▶ _Problem to work on_
Can the lines below, from the one that holds "candle holder: none" to the very end, be echoed exactly, with both ends included and no pictures?

▶ _Raw data_
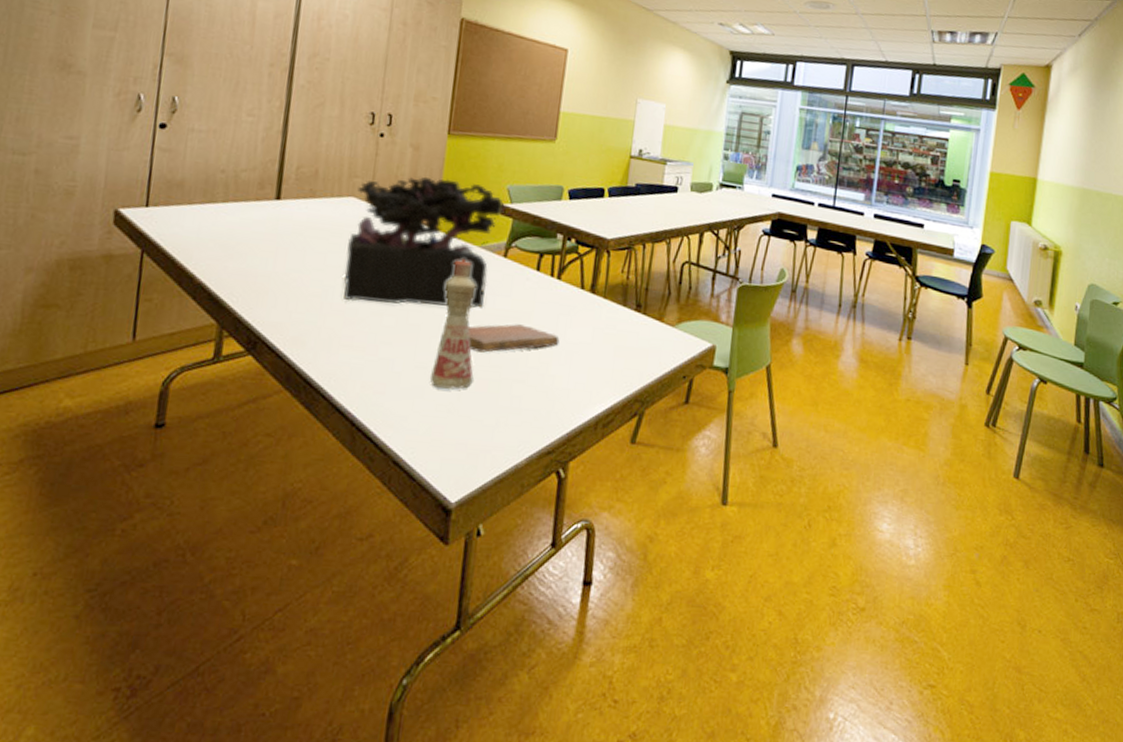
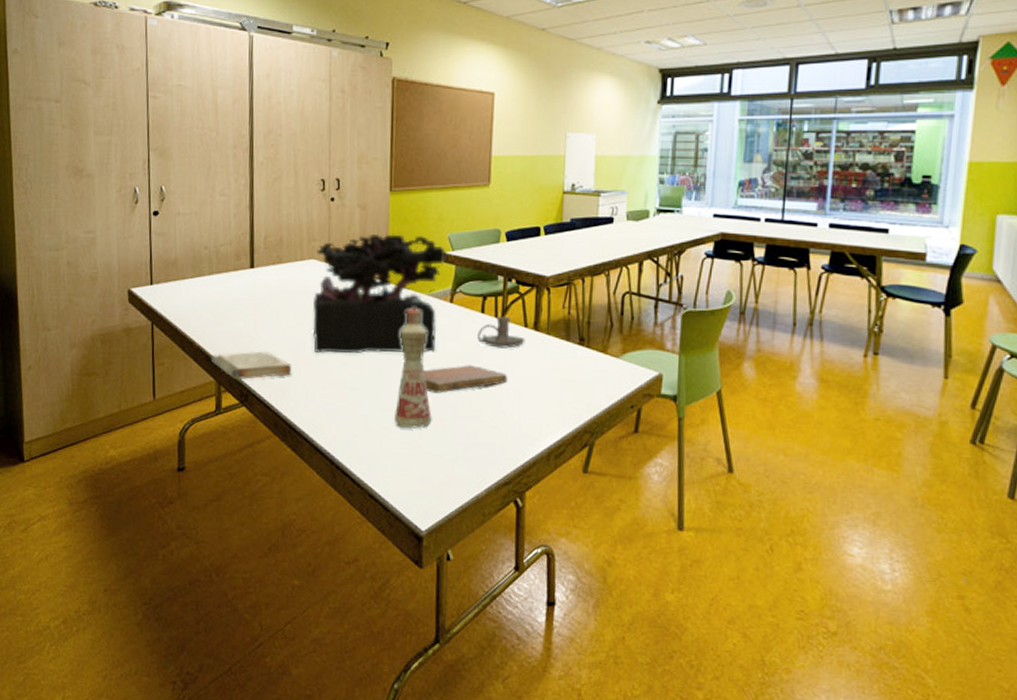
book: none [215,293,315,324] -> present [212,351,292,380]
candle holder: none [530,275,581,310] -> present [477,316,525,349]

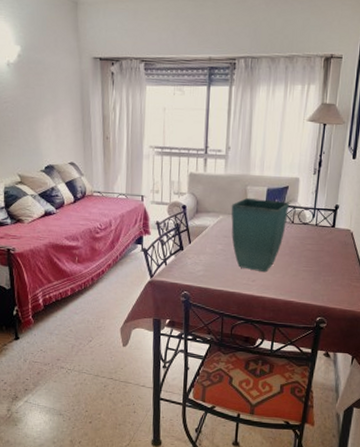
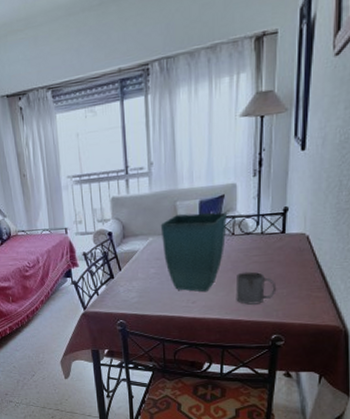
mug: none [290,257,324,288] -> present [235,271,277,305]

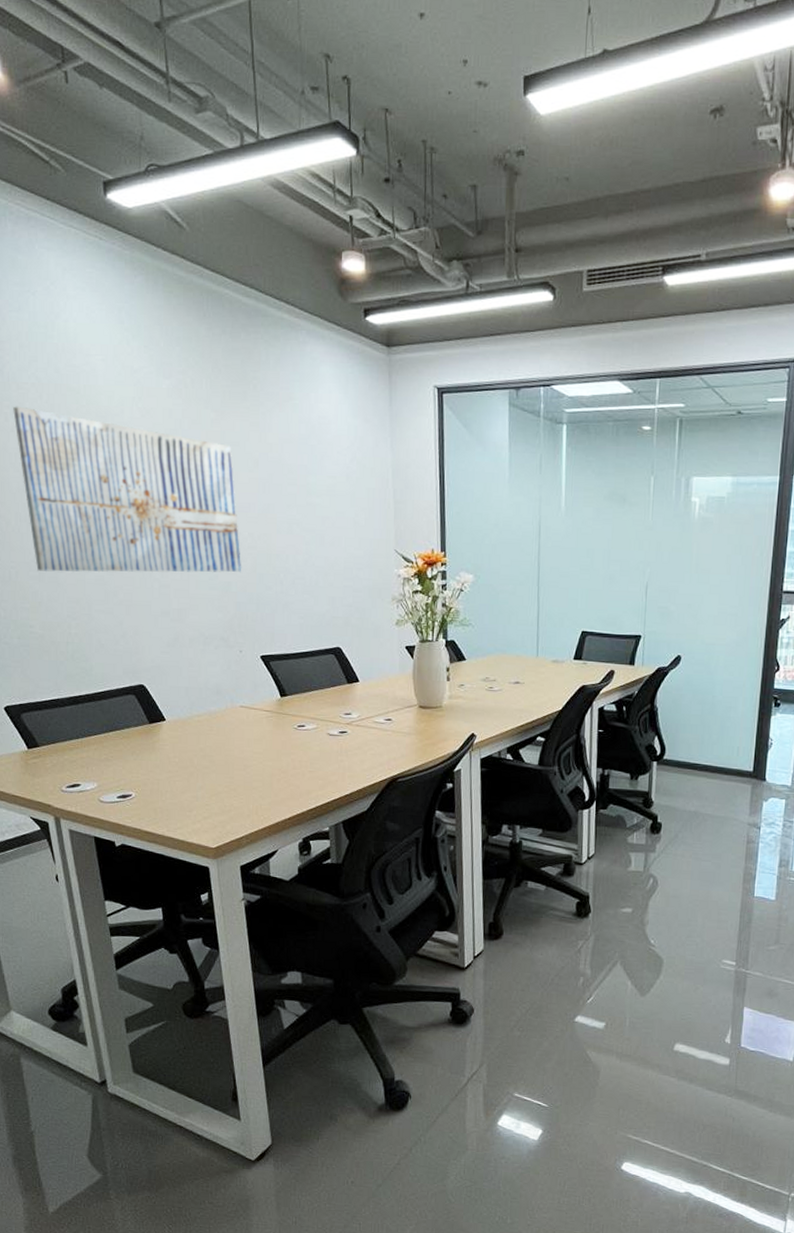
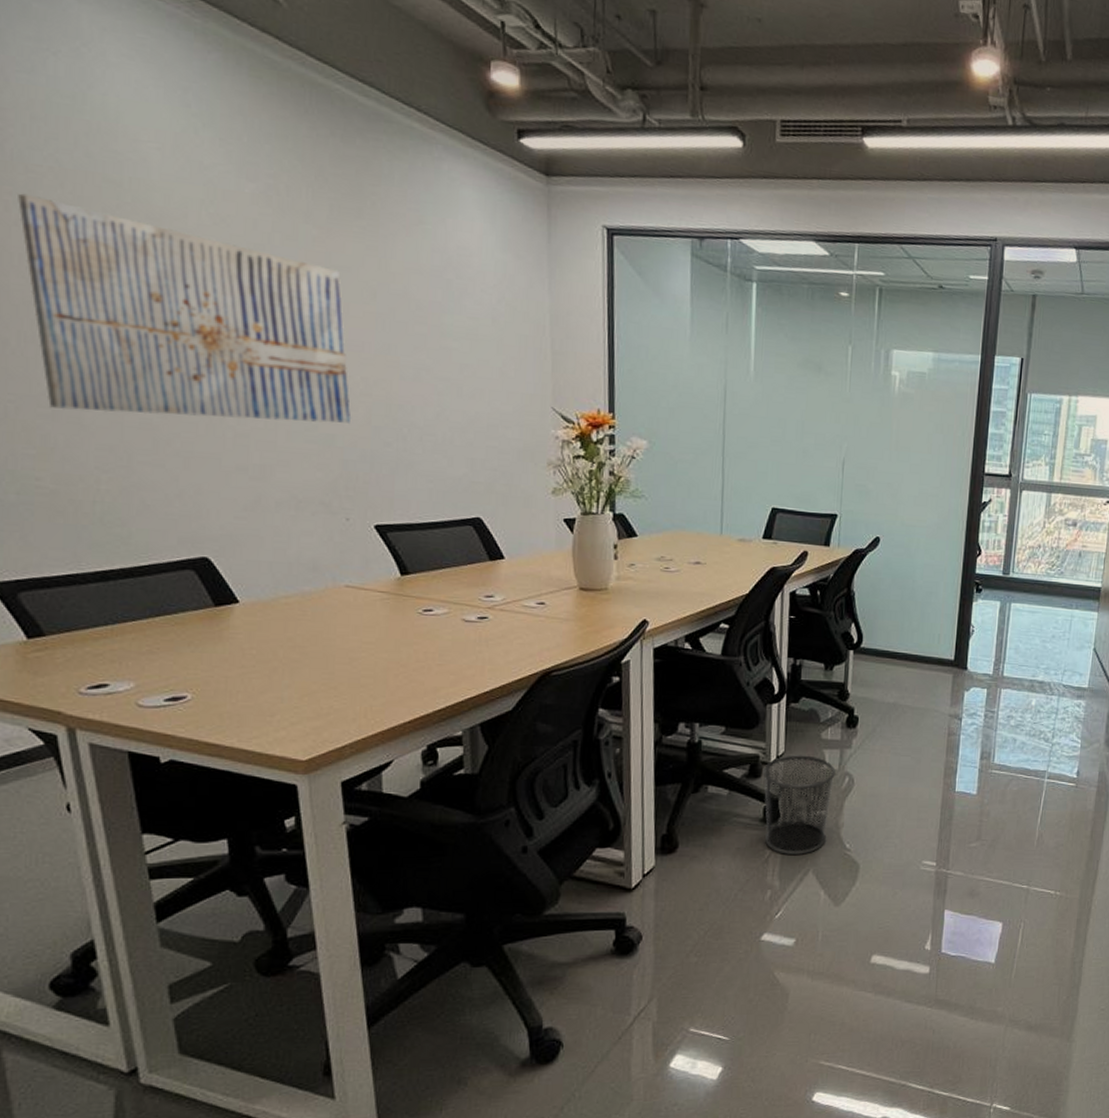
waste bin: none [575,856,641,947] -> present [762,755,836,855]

▶ _Written solution_
candle holder: none [530,275,581,310] -> present [477,316,525,349]

mug: none [290,257,324,288] -> present [235,271,277,305]

waste bin: none [575,856,641,947] -> present [762,755,836,855]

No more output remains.